22/06/2011 | Imóveis pequenos e mais caros

Construtoras admitem a redução e dizem que não tem outro jeito. Construir apartamentos com os mesmos tamanhos médios de 15 anos atrás é economicamente inviável por causa do preço do terreno.

Quem vai comprar um apartamento atualmente se espanta com o tamanho dos imóveis. Os clientes olham com desconfiança e não se imaginam vivendo num espaço tão pequeno. As salas perderam ambientes, os quartos encolheram, a cozinha ficou menor e a dependência de empregada completa virou artigo de luxo. As construtoras admitem a redução e dizem que não tem outro jeito.Construir apartamentos com os mesmos tamanhos médios de 15 anos atrás é economicamente inviável por causa do preço do terreno.

"Os terrenos estão caríssimos e as pessoas ainda preferem morar em bairros nobres. Então o jeito foi diminuir o tamanho do apartamento para que o preço não ficasse tão alto a ponto do imóvel não ser vendido", palavras dos diretores das construtoras. Empresas que fazem prédios de luxo com apartamentos de um por andar com quase 300 metros quadrados. Hoje, esse tipo de imóvel é coisa rara no mercado imobiliário.

Antigamente, todo lançamento tinha que ser um por andar. Agora muitos prédios trazem duas e até mais unidades por pavimento. Além do preço do imóvel, o valor do condomínio inviabiliza esse tipo de privilégio. Em alguns casos mais nobres, a taxa mensal de condomínio das unidades exclusivas por andar chega a custar R$ 3 mil.

Como o preço do metro quadrado está muito valorizado, o aumento foi de 40% nos últimos anos, os apartamentos pequenos estão caros. Não é difícil encontrar lançamentos com 60 metros quadrados acima de R$ 250 mil. Valor que deixa muita gente espantada. Em um bairro nobre, os apartamentos com três quartos, uma suíte (perfil de apartamento mais procurado no mercado) e tamanho hoje considerado “gigante” (100 m²), já passam dos R$ 400 mil.

“As unidades de três quartos, com uma suíte, geralmente medem entre 60 e 80 m² hoje. As opções com 100 m² são raras. Há 20 anos, esse tamanho era comum e os apartamentos do tipo chegavam a ter 130 m²″, diz o corretor Eduardo Feitosa. O engenheiro de softwares Igor Ebrahim vai morar em um apartamento, de apenas 55 m² que custou R$ 190 mil.

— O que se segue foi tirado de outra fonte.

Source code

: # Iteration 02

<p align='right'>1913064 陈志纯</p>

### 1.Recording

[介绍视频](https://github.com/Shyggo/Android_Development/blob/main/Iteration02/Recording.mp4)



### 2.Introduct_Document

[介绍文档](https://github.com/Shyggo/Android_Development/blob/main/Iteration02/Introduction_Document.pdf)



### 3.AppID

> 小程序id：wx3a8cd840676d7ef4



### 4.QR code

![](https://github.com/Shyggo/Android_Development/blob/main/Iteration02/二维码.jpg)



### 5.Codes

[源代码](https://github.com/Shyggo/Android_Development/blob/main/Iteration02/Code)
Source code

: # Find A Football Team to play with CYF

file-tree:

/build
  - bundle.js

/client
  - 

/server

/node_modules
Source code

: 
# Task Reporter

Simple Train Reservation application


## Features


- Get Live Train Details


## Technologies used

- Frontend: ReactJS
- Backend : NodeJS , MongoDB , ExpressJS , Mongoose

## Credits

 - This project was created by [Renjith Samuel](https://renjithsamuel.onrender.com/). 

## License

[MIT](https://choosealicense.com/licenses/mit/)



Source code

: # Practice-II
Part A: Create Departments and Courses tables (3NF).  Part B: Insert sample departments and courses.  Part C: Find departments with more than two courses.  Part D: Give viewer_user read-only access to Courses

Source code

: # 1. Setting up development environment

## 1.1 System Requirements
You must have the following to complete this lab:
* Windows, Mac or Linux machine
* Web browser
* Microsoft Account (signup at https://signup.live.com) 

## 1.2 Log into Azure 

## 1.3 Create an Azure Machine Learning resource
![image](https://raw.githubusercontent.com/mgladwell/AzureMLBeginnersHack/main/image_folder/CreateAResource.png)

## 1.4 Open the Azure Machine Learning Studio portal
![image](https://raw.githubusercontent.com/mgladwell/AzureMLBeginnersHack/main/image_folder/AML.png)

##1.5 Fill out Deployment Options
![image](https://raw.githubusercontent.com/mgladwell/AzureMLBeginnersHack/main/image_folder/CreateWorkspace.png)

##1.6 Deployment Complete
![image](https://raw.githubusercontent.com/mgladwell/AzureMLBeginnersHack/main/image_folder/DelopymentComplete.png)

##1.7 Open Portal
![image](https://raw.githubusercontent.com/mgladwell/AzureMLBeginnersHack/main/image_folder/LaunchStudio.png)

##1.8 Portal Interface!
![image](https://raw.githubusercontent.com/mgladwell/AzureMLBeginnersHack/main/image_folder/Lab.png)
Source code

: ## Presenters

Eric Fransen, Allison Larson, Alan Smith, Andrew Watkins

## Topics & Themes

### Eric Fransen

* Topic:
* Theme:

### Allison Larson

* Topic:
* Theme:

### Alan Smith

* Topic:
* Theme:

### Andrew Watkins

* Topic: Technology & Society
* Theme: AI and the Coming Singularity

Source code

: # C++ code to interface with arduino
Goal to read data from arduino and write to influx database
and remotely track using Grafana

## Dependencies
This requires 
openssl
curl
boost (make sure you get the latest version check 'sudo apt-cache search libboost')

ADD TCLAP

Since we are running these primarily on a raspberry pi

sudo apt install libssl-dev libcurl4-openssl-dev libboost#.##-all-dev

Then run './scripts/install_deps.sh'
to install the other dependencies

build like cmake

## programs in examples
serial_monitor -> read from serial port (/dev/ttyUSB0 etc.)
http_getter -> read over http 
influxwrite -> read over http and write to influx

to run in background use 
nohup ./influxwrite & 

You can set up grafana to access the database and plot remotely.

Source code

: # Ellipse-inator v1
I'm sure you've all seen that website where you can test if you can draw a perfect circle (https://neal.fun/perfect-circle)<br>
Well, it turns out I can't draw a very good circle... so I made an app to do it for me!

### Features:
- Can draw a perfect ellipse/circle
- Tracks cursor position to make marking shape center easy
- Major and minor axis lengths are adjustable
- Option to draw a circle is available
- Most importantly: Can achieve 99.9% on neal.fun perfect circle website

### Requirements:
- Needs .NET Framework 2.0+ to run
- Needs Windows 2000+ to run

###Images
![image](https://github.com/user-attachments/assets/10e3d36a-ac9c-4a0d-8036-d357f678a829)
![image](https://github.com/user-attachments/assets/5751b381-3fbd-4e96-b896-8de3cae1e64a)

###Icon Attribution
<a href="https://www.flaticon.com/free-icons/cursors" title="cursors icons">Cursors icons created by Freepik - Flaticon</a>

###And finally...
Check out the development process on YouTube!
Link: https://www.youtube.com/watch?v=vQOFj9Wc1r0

O imóvel será a nova casa dele, da esposa e do filho do casal (2 anos). Ele passou a infância em um apartamento de 100 m² e hoje vive nos 150 m² da casa dos pais.

Hoje um imóvel com 150 metros quadrados já chega a custar R$ 600 mil em alguns bairros. Agora é muito comum os prédios terem três ou quatro unidades por andar, às vezes até mais, para diluir o preço do condomínio. “Para a classe média, o valor da taxa tem que girar entre R$ 400 e R$ 600. Mais do que isso fica difícil pagar em dia”.

As construtoras passaram a aproveitar todos os espaços para desenvolver produtos mais funcionais. “Antigamente, não tinha apartamento de quatro quartos com menos de 250 m². Agora você encontra com menos de 200 m². Foi preciso maximizar o aproveitamento do terreno para compensar o preço dele”, diz a superintendente da Marketing da Queiroz Galvão, Carol Boxwell.

O conceito de área de lazer também mudou muito ao longo dos anos. O pacote básico de antigamente com piscina, salão de festas e playground ganhou contornos quase desmedidos por causa dos denominados condomínios clubes. Foram criados espaços de lazer inusitados como garage band, cinema e até lava-jato. Tudo para compensar o espaço (ou a falta dele) dos apartamentos.